Фрагмент документа:
****************************************

Нельзя не обратить внимание на символический рисунок, изображенный на шляпке дамы, где вышиты карты: тройка, семерка, туз. Названная комбинация содержит аллюзию на роман А.С. Пушкина «Пиковая дама», в котором данная карточная комбинация становится для героя роковой. Использование «чужого» образа позволяет писателю изменить ход мохриковской истории, обозначить в ней ключевой переломный момент.

После встречи с загадочной дамой, на шляпке которой красовались три карты, Мохриков сам превращается в разменную карту, которой играет женщина.

С момента получения Мохриковым в госбанке денег происходит чудесное преображение героя. Булгаков говорит: «Человек, получивший деньги, хотя бы и казенные, чувствует себя совершенно особенным образом. Мохрикову показалось, что он стал выше ростом на Кузнецком мосту» [1, с. 1057]. Наличие денег придает герою уверенность в себе, силу, ощущение, что он все может и все в его власти, как и появившееся чувство превосходства над окружающими у майора Ковалева, вернувшего собственный нос. С помощью денег персонаж может совершить необыкновенное превращение: потратив деньги на дорогой костюм, парфюм, прическу, из невзрачного служащего превратиться в привлекательного мужчину, производящего благоприятное впечатление на даму. Возникает мотив обмана, часто связанный с мотивом денег в гоголевском и булгаковском творчестве.

Деньги дают возможность Мохрикову стать «другим», и он меняется: «Я похож на артиста императорских театров...», — думает персонаж [1, с. 1059]. Знаковое «преображение» «обличенного доверием» инкассатора из Ростова-на-Дону во франта, «пахнущего ландышем», демонстрирует авторскую идею о человеческой лживости, притворстве. Вживаясь в роль артиста, Мохриков играет на сцене жизни роль мота, транжира, вполне логично оказавшегося за игральным столом.

Наличие денег влияло и на образ мыслей Ковалева: он решил, что мог бы поступиться своим холостым положением, «когда за невестою случится двести тысяч капиталу» [1, с. 44].

Создание «нового» человека из Мохрикова продолжается и на внутреннем уровне. Если теперь он стал тем, кем не был раньше, то, значит, он может начать делать то, чего раньше не делал. Герой тратит казенные деньги, думая, что сможет их вернуть вовремя, но, ослепленный финансовой свободой, он отправляется в казино и «машинально» садится за игральный стол.

****************************************

Данные задания:
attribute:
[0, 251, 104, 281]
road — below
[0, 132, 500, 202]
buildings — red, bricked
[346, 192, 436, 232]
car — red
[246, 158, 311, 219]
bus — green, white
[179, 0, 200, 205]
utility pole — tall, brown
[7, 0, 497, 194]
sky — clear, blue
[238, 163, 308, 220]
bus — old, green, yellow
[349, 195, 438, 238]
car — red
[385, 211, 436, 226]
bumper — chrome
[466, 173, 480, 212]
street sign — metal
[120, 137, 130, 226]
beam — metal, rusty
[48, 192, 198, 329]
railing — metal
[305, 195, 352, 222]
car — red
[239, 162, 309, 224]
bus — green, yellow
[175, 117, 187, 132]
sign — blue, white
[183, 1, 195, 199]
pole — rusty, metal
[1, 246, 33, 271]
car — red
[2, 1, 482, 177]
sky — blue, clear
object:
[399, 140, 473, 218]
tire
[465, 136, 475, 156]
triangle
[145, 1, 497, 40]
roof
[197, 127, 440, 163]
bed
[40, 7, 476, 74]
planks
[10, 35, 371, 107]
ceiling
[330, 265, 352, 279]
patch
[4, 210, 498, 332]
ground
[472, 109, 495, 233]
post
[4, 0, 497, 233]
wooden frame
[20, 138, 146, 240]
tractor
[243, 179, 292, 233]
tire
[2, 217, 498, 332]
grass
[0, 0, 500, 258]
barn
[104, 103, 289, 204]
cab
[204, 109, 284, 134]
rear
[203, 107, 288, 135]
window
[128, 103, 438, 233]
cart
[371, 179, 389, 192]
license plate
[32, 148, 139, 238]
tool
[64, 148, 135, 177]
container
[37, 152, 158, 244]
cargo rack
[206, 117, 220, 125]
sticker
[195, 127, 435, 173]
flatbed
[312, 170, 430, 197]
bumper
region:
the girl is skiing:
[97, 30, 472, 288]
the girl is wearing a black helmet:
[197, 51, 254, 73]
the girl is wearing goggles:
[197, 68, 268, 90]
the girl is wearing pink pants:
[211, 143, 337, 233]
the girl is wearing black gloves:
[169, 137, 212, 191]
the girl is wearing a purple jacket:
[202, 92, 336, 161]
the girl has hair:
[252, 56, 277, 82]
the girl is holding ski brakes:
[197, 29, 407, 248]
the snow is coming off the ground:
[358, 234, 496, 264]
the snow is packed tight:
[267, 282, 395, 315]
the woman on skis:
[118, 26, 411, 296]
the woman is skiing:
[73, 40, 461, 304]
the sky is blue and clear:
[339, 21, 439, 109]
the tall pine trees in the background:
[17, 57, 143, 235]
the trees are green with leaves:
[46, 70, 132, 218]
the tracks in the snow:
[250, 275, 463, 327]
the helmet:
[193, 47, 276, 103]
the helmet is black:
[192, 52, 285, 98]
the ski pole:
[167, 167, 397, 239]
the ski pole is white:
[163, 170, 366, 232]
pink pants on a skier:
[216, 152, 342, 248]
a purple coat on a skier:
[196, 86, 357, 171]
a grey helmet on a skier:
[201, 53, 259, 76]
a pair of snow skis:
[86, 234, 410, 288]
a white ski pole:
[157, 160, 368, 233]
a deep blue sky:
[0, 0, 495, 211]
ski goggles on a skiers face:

****************************************

Условие задания:
Перепишите фрагмент о Мохрикове, начиная со слов «Нельзя не обратить» и заканчивая словами «ключевой переломный момент.», заменив «комбинация» на «последовательность».

Результат:
Нельзя не обратить внимание на символический рисунок, изображенный на шляпке дамы, где вышиты карты: тройка, семерка, туз. Названная последовательность содержит аллюзию на роман А.С. Пушкина «Пиковая дама», в котором данная карточная последовательность становится для героя роковой. Использование «чужого» образа позволяет писателю изменить ход мохриковской истории, обозначить в ней ключевой переломный момент.